A lo largo de la historia, las ciudades han funcionado como nodos de comunicaciones y han permitido la división del trabajo de forma más eficiente, tal y como defiende Edward Glaeser, uno de los más reconocidos expertos internacionales en economía urbana, en su libro El triunfo de las ciudades.
Las ciudades porturarias, como la Atenas clásica, la Venecia del Renacimiento o las revolucionarias Boston y Filadelfia, son buenos ejemplos de ello. Pero el paradigma mundial, el epicentro de la ciencia, la filosofía, las ideas libres y el mestizaje intelectual y cultural es indudablemente una ciudad de los Países Bajos: Ámsterdam.
Nodo de comunicación
La innovación cultural y científica no nace de un puñado de mentes brillantes aisladas entre sí, sino de la colaboración estrecha entre muchas mentes privilegiadas. A Ámsterdam, al contar con más rutas comerciales, las ideas llegaban de otros nodos. Además, la ciudad, en aras de fomentar el comercio, fue muy laxa en la libertad de sus visitantes, de modo que muchos pensadores, filósofos y científicos que veían constreñida su libertad acabaron por mudarse a esta ciudad.

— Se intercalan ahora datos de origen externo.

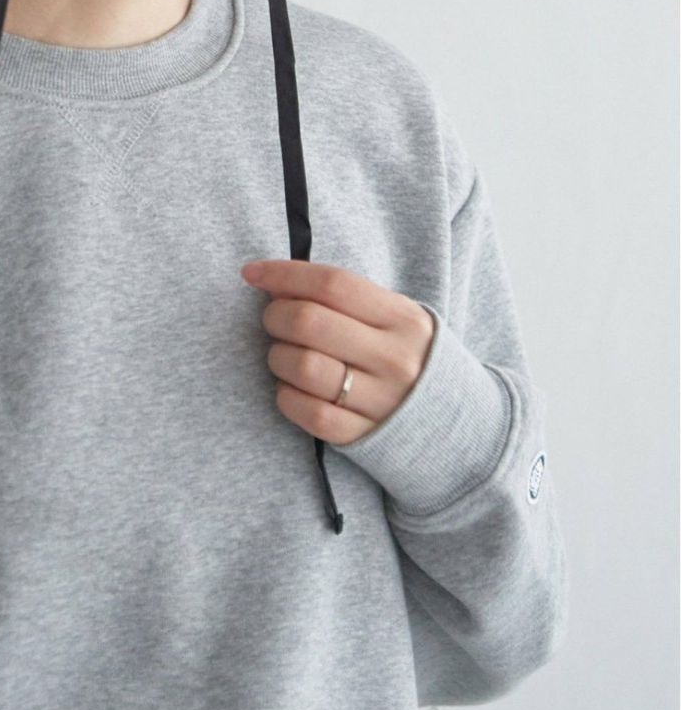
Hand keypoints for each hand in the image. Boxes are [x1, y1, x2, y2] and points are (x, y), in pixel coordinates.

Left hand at [240, 259, 434, 444]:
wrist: (458, 427)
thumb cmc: (409, 358)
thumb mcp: (395, 319)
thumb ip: (346, 300)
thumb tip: (277, 284)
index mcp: (402, 319)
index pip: (333, 284)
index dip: (284, 274)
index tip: (252, 272)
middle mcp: (394, 359)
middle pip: (309, 322)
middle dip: (274, 315)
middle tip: (273, 319)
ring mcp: (380, 401)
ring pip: (301, 366)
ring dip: (277, 356)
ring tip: (284, 355)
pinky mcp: (363, 438)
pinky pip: (306, 411)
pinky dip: (286, 395)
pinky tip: (291, 387)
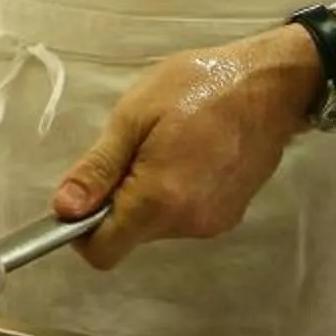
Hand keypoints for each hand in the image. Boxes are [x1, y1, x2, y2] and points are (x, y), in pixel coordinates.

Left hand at [51, 26, 323, 269]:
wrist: (273, 84)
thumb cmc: (198, 85)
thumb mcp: (135, 114)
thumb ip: (99, 168)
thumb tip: (63, 210)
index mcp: (159, 201)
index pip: (103, 251)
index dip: (82, 229)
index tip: (87, 192)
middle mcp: (188, 224)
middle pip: (130, 237)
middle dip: (118, 202)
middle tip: (136, 148)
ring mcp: (213, 223)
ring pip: (157, 226)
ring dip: (148, 196)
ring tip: (168, 144)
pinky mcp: (231, 215)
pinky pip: (184, 216)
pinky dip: (175, 195)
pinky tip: (191, 154)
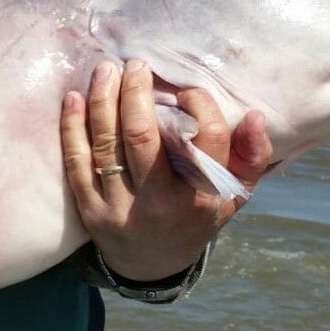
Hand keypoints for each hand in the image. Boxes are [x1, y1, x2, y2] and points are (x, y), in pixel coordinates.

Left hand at [62, 59, 271, 281]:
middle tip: (135, 64)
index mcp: (201, 199)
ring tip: (106, 70)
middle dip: (135, 92)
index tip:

Pero Ámsterdam es mucho más que la avanzadilla, el laboratorio de ideas, del mundo moderno. Es también una mezcla extraña y armónica entre reglamentaciones y caos, racionalidad y locura. Una ciudad extraña y fascinante que nació sobre endebles ciénagas y pantanos debido a un milagro religioso. Una ciudad que hizo arder inglesias y sacerdotes. Que descubrió una manera de conservar los arenques para amasar una fortuna.
Este libro de Russell Shorto, titulada como Ámsterdam: Historia de la ciudad más liberal del mundo, habla de todo ello y de mucho más, abarcando la construcción de los primeros canales en el siglo XIV hasta que la ciudad se convirtió en la urbe de mayor diversidad étnica del mundo.
A veces, la historia no la escriben las personas. La escriben las ciudades. Ámsterdam es el ejemplo perfecto.